Bill O'Brien won't be thankful for a 6-6 season, which is how Penn State will finish if it loses Saturday at No. 14 Wisconsin.
O'Brien won't be thankful that a 6-6 season would be two fewer wins than the consensus prediction for the Nittany Lions.
O'Brien won't be thankful that his team has gotten clobbered at times and, with a loss Saturday, would finish the season with an 0-4 record on the road.
"You are what your record says you are," O'Brien said. "So we're a 6-5 team, barely above .500, with a chance to be 7-5 or 6-6."
Those are the cold facts, and for most major college football programs, there wouldn't be a lot to be thankful for about such a season.
But on this Thanksgiving, O'Brien is thankful. Very thankful, and for good reason.
About the big picture.
About the future.
And about how the PSU program has weathered an incredible storm of adversity during his first two tumultuous seasons.
"I feel really good about where the program's at," O'Brien said this week.
He then went on to talk about how recruiting has gone well, how the young players in the program are primed for success down the road, how so many players have gained valuable experience this year and how the team will have a number of quality veterans back next year.
"With the two-year sanctions that we've been under and things like that, with the limited amount of guys we could offer and guys that's left the program, I think our program stands on pretty solid ground right now," O'Brien said.
That's saying plenty, given that just 16 months ago the NCAA levied what appeared to be devastating sanctions in the wake of the Jerry Sandusky scandal.
It's debatable whether this should be considered a successful or disappointing season for Penn State. A win at Wisconsin would go a long way to making it successful, but since the Lions are 24-point underdogs, the debate likely will be about a 6-6 team.

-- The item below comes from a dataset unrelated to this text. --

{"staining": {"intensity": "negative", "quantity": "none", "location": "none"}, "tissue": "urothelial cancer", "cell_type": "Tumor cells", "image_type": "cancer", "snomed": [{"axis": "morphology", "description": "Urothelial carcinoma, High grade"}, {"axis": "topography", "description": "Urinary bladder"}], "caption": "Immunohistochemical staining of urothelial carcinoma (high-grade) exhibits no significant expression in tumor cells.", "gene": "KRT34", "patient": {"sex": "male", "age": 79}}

"It is what it is at this point," linebacker Mike Hull said when asked if a 6-6 record would be a disappointment.
"It's been an up-and-down year. But I think really over the last few games we can see improvement with our team, and that's really the main thing. We're improving in the right direction, and we're setting up for the future and for next year."
Even O'Brien stopped short of declaring the season a success.
"Certainly the season has had its ups and downs," he said. "It hasn't been a consistent season. But I do think there's been a lot of positives. Success or not a success, I'm not getting into that."
The coach did address the things he's thankful for and mentioned his family first. Then he ran through a list of the football aspects.
"I'm thankful for this football team, these players," he said. "I really am. I can't tell you enough how much I enjoy coaching these guys. I wish that some of these games had gone our way, but they didn't. It is what it is.
"I'm very thankful to come in here every day and coach these guys. I really am. I'm thankful for that. I've made some good friends here at Penn State and State College. I'm thankful for that."
Penn State's players have to be thankful they're not in class this week and that the semester is winding down. The team went out together and saw the movie "Thor: The Dark World" on Monday night, and after a morning practice today, everyone will gather for a Thanksgiving meal.
"It's actually nice," Hull said of the quiet on campus this week. "You're just with your teammates the whole week just kind of hanging out, playing video games whenever you're not at practice. ... So it's fun. It's more laid back and relaxing whenever you don't have to worry about class and being all over campus."
It's off to Madison, Wis., on Friday and another very cold (37 degrees) day for the season finale. Vegas thinks the Lions will be thankful just to stay close against the Badgers, as the 24-point line is the largest PSU has faced as an underdog since joining the Big Ten.
"They're a really good team," quarterback Christian Hackenberg said. "They're athletic. I would think they don't make many mistakes. They play really well together. So we have to focus offensively on not making mistakes and just keeping and stringing drives together one play at a time."